> [SOURCE PASSAGE]:
That’s why we reached out to over 70 student-athletes at local universities to find out what they’re thinking. One Washington State track athlete admits “it’s a really emotional time because you have to let it all go, and it feels out of your control.”

In a USA Today article, Eastern Washington University athletic director Lynn Hickey asked, “How do we come up with the funds for the extra scholarships that we weren’t counting on? Quite honestly, I don’t know how we would pay for it. I’m being very honest and transparent. I don’t know.”

WSU announced this week that many of their seniors were interested in returning, and predicted “an additional $300,000 in athletic grant-in-aid costs for FY21.” We’ll get into what they’re doing to balance that cost later.

Before the decision by the NCAA to extend athlete’s eligibility clock, these major decisions created major slashes in revenue for the association:

  • March 12, 2020: NCAA President Mark Emmert cancels men’s and women’s basketball tournament (estimated revenue loss of $800 million)
  • March 27, 2020: NCAA announces a $375 million cut in funding for Division I programs (schools expected $600 million, will receive $225 million)

So, in the same year they’re getting paid significantly less, these institutions will be asked to support athletes that want another year.

Should they stay or should they go? Polling senior student-athletes

“I’m just so heartbroken, I don’t know what to do. Putting my life on hold for another year just feels so scary.”

Those words came from a University of Washington athlete who competes on one of this state’s most historically successful sports: women’s rowing. It’s likely five out of their six seniors will return for another year.

> [WORK INSTRUCTIONS]:
1. According to the passage on senior student-athletes and extended NCAA eligibility, how much did WSU predict in additional athletic grant-in-aid costs for FY21?
2. Quote the stretch from "WSU announced this" through "receive $225 million)" in the passage on senior student-athletes and extended NCAA eligibility.
3. Extend the passage on senior student-athletes and extended NCAA eligibility past its final sentence.

> [EXTRACTED DATA]:
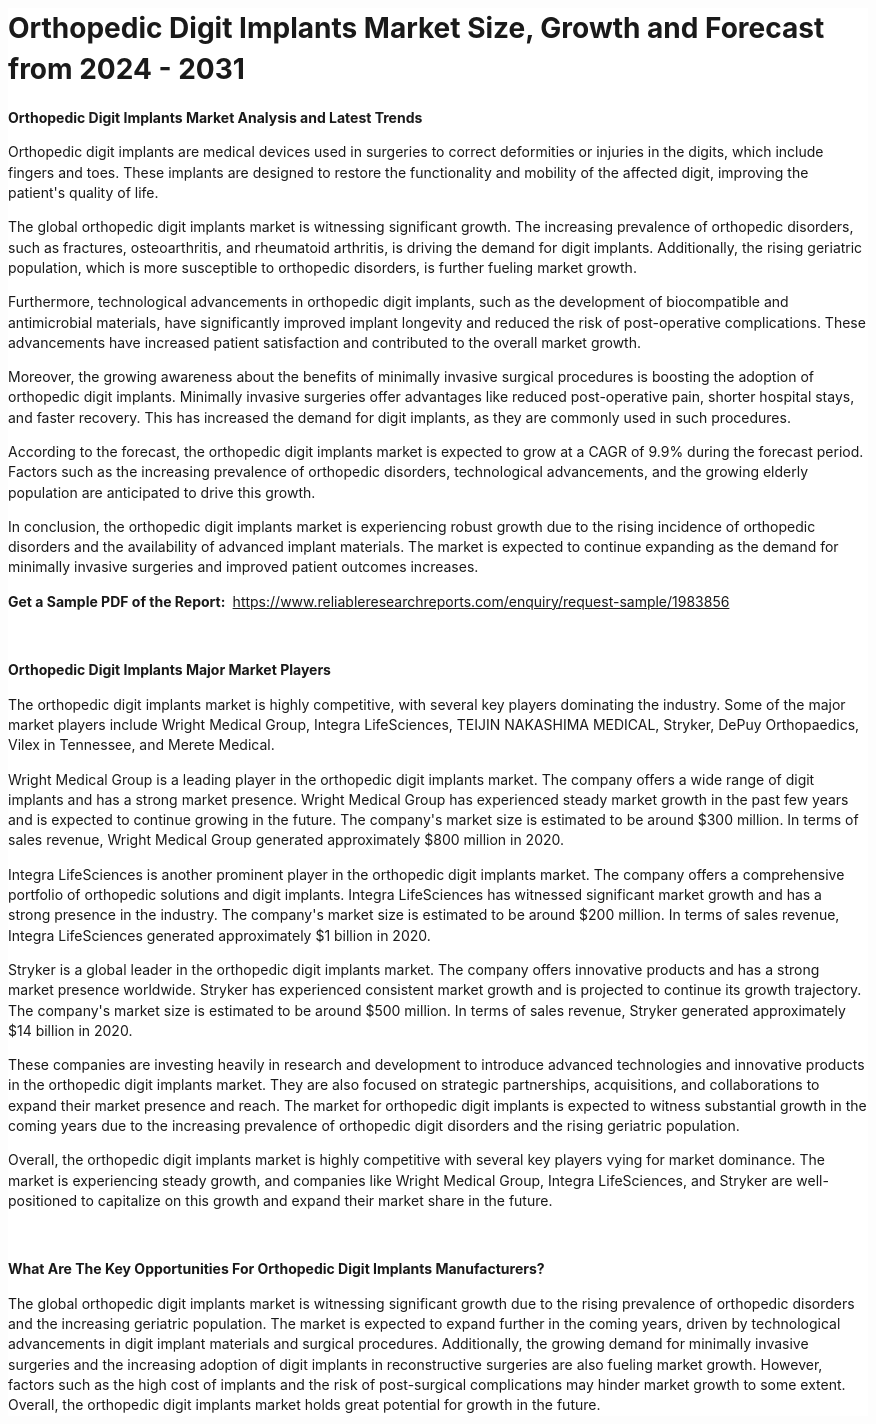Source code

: <p><h1>Orthopedic Digit Implants Market Size, Growth and Forecast from 2024 - 2031</h1></p><p><strong>Orthopedic Digit Implants Market Analysis and Latest Trends</strong></p>
<p><p>Orthopedic digit implants are medical devices used in surgeries to correct deformities or injuries in the digits, which include fingers and toes. These implants are designed to restore the functionality and mobility of the affected digit, improving the patient's quality of life.</p><p>The global orthopedic digit implants market is witnessing significant growth. The increasing prevalence of orthopedic disorders, such as fractures, osteoarthritis, and rheumatoid arthritis, is driving the demand for digit implants. Additionally, the rising geriatric population, which is more susceptible to orthopedic disorders, is further fueling market growth.</p><p>Furthermore, technological advancements in orthopedic digit implants, such as the development of biocompatible and antimicrobial materials, have significantly improved implant longevity and reduced the risk of post-operative complications. These advancements have increased patient satisfaction and contributed to the overall market growth.</p><p>Moreover, the growing awareness about the benefits of minimally invasive surgical procedures is boosting the adoption of orthopedic digit implants. Minimally invasive surgeries offer advantages like reduced post-operative pain, shorter hospital stays, and faster recovery. This has increased the demand for digit implants, as they are commonly used in such procedures.</p><p>According to the forecast, the orthopedic digit implants market is expected to grow at a CAGR of 9.9% during the forecast period. Factors such as the increasing prevalence of orthopedic disorders, technological advancements, and the growing elderly population are anticipated to drive this growth.</p><p>In conclusion, the orthopedic digit implants market is experiencing robust growth due to the rising incidence of orthopedic disorders and the availability of advanced implant materials. The market is expected to continue expanding as the demand for minimally invasive surgeries and improved patient outcomes increases.</p></p>
<p><strong>Get a Sample PDF of the Report:&nbsp;</strong> <a href="https://www.reliableresearchreports.com/enquiry/request-sample/1983856">https://www.reliableresearchreports.com/enquiry/request-sample/1983856</a></p>
<p>&nbsp;</p>
<p><strong>Orthopedic Digit Implants Major Market Players</strong></p>
<p><p>The orthopedic digit implants market is highly competitive, with several key players dominating the industry. Some of the major market players include Wright Medical Group, Integra LifeSciences, TEIJIN NAKASHIMA MEDICAL, Stryker, DePuy Orthopaedics, Vilex in Tennessee, and Merete Medical.</p><p>Wright Medical Group is a leading player in the orthopedic digit implants market. The company offers a wide range of digit implants and has a strong market presence. Wright Medical Group has experienced steady market growth in the past few years and is expected to continue growing in the future. The company's market size is estimated to be around $300 million. In terms of sales revenue, Wright Medical Group generated approximately $800 million in 2020.</p><p>Integra LifeSciences is another prominent player in the orthopedic digit implants market. The company offers a comprehensive portfolio of orthopedic solutions and digit implants. Integra LifeSciences has witnessed significant market growth and has a strong presence in the industry. The company's market size is estimated to be around $200 million. In terms of sales revenue, Integra LifeSciences generated approximately $1 billion in 2020.</p><p>Stryker is a global leader in the orthopedic digit implants market. The company offers innovative products and has a strong market presence worldwide. Stryker has experienced consistent market growth and is projected to continue its growth trajectory. The company's market size is estimated to be around $500 million. In terms of sales revenue, Stryker generated approximately $14 billion in 2020.</p><p>These companies are investing heavily in research and development to introduce advanced technologies and innovative products in the orthopedic digit implants market. They are also focused on strategic partnerships, acquisitions, and collaborations to expand their market presence and reach. The market for orthopedic digit implants is expected to witness substantial growth in the coming years due to the increasing prevalence of orthopedic digit disorders and the rising geriatric population.</p><p>Overall, the orthopedic digit implants market is highly competitive with several key players vying for market dominance. The market is experiencing steady growth, and companies like Wright Medical Group, Integra LifeSciences, and Stryker are well-positioned to capitalize on this growth and expand their market share in the future.</p></p>
<p>&nbsp;</p>
<p><strong>What Are The Key Opportunities For Orthopedic Digit Implants Manufacturers?</strong></p>
<p><p>The global orthopedic digit implants market is witnessing significant growth due to the rising prevalence of orthopedic disorders and the increasing geriatric population. The market is expected to expand further in the coming years, driven by technological advancements in digit implant materials and surgical procedures. Additionally, the growing demand for minimally invasive surgeries and the increasing adoption of digit implants in reconstructive surgeries are also fueling market growth. However, factors such as the high cost of implants and the risk of post-surgical complications may hinder market growth to some extent. Overall, the orthopedic digit implants market holds great potential for growth in the future.</p></p>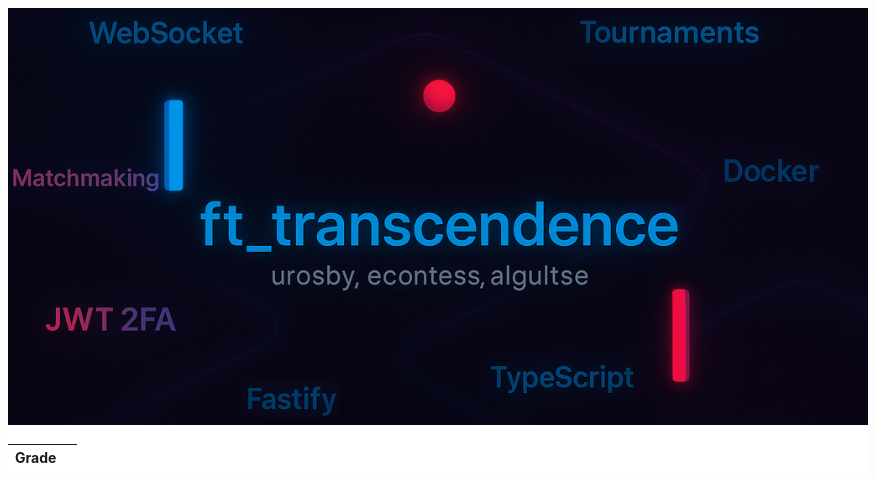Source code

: <img title="42_ft_transcendence" alt="42_ft_transcendence" src="./subject/banner.png" width="100%">

|           Grade          |                           |
|:------------------------:|:-------------------------:|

> [RESULTS OF THE EXERCISE]:
1. $300,000

2.
WSU announced this week that many of their seniors were interested in returning, and predicted “an additional $300,000 in athletic grant-in-aid costs for FY21.” We’ll get into what they’re doing to balance that cost later.

Before the decision by the NCAA to extend athlete’s eligibility clock, these major decisions created major slashes in revenue for the association:

  • March 12, 2020: NCAA President Mark Emmert cancels men’s and women’s basketball tournament (estimated revenue loss of $800 million)
  • March 27, 2020: NCAA announces a $375 million cut in funding for Division I programs (schools expected $600 million, will receive $225 million)

3.
We’ve talked NCAA, we’ve talked money, but the focus of this article is the seniors. This is the kind of decision almost every single one of them face right now. Come back for another year to close out their career, or jump into the real world.

Their lives and identities are entwined with their sport and school. Years of practice, 5 a.m. wake up calls for conditioning or weightlifting, countless hours of travel steered them into their grand finale. Their last season to compete, their senior year. We all know what happened next.

“I was really lost. All of the sudden I didn’t have academics or athletics, I was just sitting in Seattle not knowing what to do.”

When the news of an extra year of eligibility was granted, we reached out to over 70 spring athletes at Washington State, Gonzaga, Eastern Washington, the University of Idaho, and the University of Washington. I asked track and field athletes, baseball, softball, golf and tennis players, along with UW women’s rowing whether they’d come back for another season. We promised anonymity.

Some schools have told seniors their scholarships are guaranteed    next year, others haven’t.

What I found the most interesting was how quickly certain schools told their seniors their scholarships would be guaranteed if they decided to return. Athletes from just two out of five universities could confirm they would have that support as of April 11. As you can imagine, student-athletes competing for the wealthier schools were told within the week of the news. Especially for sports like baseball and softball.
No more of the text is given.